For this analysis, the model with the twelve foot span was analyzed using the expected forces on the swing set. This gave the expected results that showed the design would hold up to the expected forces.
The ramp was analyzed under a distributed load of 400lbs over 5 feet to simulate the potential of two 200 pound people standing on a small section of the ramp for a confident overestimate of reasonable loading. The deflection was approximately 5mm which is quite reasonable and should remain solid considering the wood should be somewhat elastic. Ultimately this analysis was dropped as the ramp was pushed out for another group to possibly do in a future semester.
For the swing set, a bracket was made from 1/4 inch steel plating measuring 7.5 inches x 4.5 inches. The 2.875 inch wide tubing was cut at 45 degrees and 22.5 degrees for each respective tube. Once these cuts were made, hole were drilled 2 inches apart through all of the tube before being welded together. Each bracket was tacked together, then welded all the way around forming a very strong bond. For the bracket powder coating was used, and the legs and span were painted on site. The legs were cut at 10.5 ft long, giving us 1.5 ft to concrete and bury in the ground. The span was cut to 12 ft. Once on site, four holes were dug 12-18 inches deep, and concrete was dry poured around the legs. All of the hole were drilled out and the bolts were inserted. The swings were finally mounted and tested. For the water feature a 10ft pvc pipe was cut in half, end caps where glued onto each end, and holes where drilled at equal distances apart. Holes for the water to flow out of were drilled and the hose pipe was attached to the swing set. Foam padding was added to the outside of the legs for extra safety.

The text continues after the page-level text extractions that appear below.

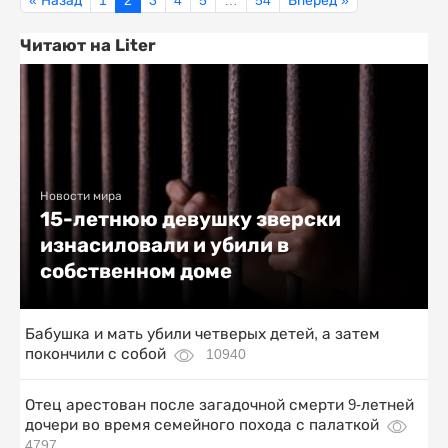
Читают на Liter
Новости мира
15-летнюю девушку зверски
изнасиловали и убили в
собственном доме
Бабушка и мать убили четверых детей, а затем
покончили с собой
10940
Отец арестован после загадочной смерти 9-летней
дочери во время семейного похода с палаткой
4797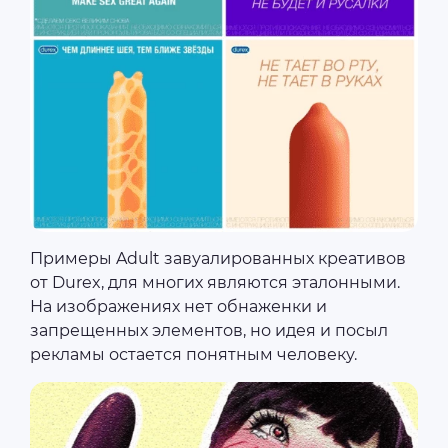
Примеры Adult завуалированных креативов
от Durex, для многих являются эталонными.
На изображениях нет обнаженки и
запрещенных элементов, но идея и посыл
рекламы остается понятным человеку.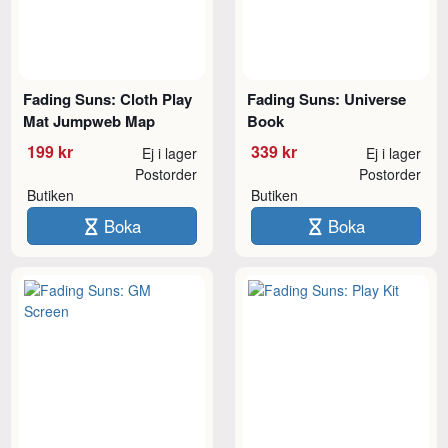
Fading Suns: Cloth Play
Fading Suns: Universe
Mat Jumpweb Map
Book
199 kr
339 kr
Ej i lager
Ej i lager
Postorder
Postorder
Butiken
Butiken
Boka
Boka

The swings were tested by swinging on the swings themself. Initially our plan was to bury it deep into the ground and use off the shelf anchors, but after letting the set sit for a moment, we decided to add a concrete footing to the swing. The swing set itself flexes a good bit as expected to dissipate the load of the swinging children. For the water feature, it was initially installed with too much downward angle, then adjusted to the best operating angle. The swing set was stress tested with the three heaviest people of our group all swinging as hard as we could. There we no issues and the deflection was as expected for a metal swing set.
For this swing set, the instruction are similar to every other swing set. While swinging, do not walk in front of the swings. Jumping from the swing set is not allowed as this can cause injury to someone while swinging. Side to side swinging can cause injury due to collisions users. Do not climb or jump from the swing.

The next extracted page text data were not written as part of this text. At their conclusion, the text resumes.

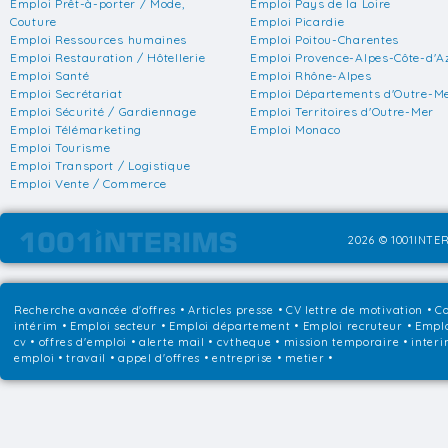
Emploi Prêt-à-porter / Mode,
Emploi Pays de la Loire
Couture
Emploi Picardie
Emploi Ressources humaines
Emploi Poitou-Charentes
Emploi Restauration / Hôtellerie
Emploi Provence-Alpes-Côte-d'A
Emploi Santé
Emploi Rhône-Alpes
Emploi Secrétariat
Emploi Départements d'Outre-M
Emploi Sécurité / Gardiennage
Emploi Territoires d'Outre-Mer
Emploi Télémarketing
Emploi Monaco
Emploi Tourisme
Emploi Transport / Logistique
Emploi Vente / Commerce
2026 © 1001INTER
Recherche avancée d'offres
•
Articles presse
•
CV lettre de motivation
•
Co
intérim
•
Emploi secteur
•
Emploi département
•
Emploi recruteur
•
Emplo
cv • offres d'emploi • alerte mail • cvtheque • mission temporaire • interi
emploi • travail • appel d'offres • entreprise • metier •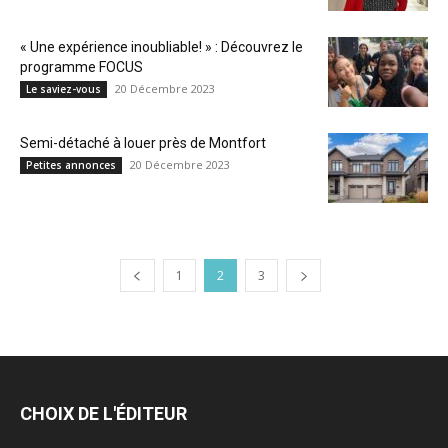
« Une expérience inoubliable! » : Découvrez le
programme FOCUS
20 Décembre 2023
Le saviez-vous
Semi-détaché à louer près de Montfort
20 Décembre 2023
Petites annonces
1
2
3
CHOIX DE L'ÉDITEUR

Overall, this project was a great learning experience in for an intro to an engineering project. This gives a taste of what our jobs will be like once graduated. There where struggles such as sourcing the metal for the legs and the span. Changing design elements like the actual material of the legs and bracket angle set us back, but we were able to make changes and move onto a the next steps. On site there were a couple of issues such as a drill bit being broken several times and changing the plan of burying the legs with more concrete. This part of the project demanding as installing the legs and digging the holes where very time consuming and hard work. However, the project being completed was very rewarding. The teamwork with a group over a whole semester was great and proved to our group what we were capable of. Thank you to Jeff Randolph for shop help and David Trotter for transportation.